Please find each line in the data below that contains the string "watch", matching case exactly, and copy those lines out in full.

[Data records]

--- START ---

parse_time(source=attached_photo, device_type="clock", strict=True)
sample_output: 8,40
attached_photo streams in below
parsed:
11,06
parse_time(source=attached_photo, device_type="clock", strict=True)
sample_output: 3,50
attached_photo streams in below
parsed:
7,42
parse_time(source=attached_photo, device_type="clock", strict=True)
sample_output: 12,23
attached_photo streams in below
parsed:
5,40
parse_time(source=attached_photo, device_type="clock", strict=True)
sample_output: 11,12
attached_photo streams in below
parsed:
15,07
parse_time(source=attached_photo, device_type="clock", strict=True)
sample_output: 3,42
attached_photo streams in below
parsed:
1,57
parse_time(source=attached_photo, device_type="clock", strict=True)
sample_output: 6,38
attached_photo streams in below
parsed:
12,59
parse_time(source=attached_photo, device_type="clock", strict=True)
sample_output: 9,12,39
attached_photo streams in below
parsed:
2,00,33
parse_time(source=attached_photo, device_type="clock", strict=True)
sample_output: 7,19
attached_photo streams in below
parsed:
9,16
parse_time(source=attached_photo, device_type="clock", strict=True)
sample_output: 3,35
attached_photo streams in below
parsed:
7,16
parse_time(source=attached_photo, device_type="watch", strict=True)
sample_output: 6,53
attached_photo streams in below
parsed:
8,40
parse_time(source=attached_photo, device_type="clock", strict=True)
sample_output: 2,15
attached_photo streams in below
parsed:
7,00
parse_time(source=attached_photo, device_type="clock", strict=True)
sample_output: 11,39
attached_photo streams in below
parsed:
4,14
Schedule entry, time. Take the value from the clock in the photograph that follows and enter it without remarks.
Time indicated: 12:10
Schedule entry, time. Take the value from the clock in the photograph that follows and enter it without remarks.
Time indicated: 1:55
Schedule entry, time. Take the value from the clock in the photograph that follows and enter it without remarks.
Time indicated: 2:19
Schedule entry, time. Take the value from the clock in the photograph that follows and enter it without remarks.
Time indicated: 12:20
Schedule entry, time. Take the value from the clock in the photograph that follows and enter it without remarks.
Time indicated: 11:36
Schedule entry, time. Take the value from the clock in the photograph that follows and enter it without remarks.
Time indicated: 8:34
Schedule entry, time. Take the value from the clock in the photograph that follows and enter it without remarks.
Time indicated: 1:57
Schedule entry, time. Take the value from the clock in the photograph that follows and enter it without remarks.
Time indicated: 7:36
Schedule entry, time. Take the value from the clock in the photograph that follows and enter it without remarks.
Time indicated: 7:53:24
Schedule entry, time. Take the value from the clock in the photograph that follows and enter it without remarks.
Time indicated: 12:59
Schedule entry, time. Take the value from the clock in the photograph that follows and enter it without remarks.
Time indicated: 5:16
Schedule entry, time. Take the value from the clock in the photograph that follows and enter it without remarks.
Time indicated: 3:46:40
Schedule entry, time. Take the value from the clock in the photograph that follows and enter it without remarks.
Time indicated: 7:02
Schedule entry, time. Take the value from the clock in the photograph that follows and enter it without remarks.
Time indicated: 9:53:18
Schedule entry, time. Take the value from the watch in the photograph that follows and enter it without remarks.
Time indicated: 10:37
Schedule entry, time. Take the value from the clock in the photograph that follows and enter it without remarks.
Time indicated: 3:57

--- END ---

# EXERCISE ANSWER:
parse_time(source=attached_photo, device_type="watch", strict=True)
Schedule entry, time. Take the value from the watch in the photograph that follows and enter it without remarks.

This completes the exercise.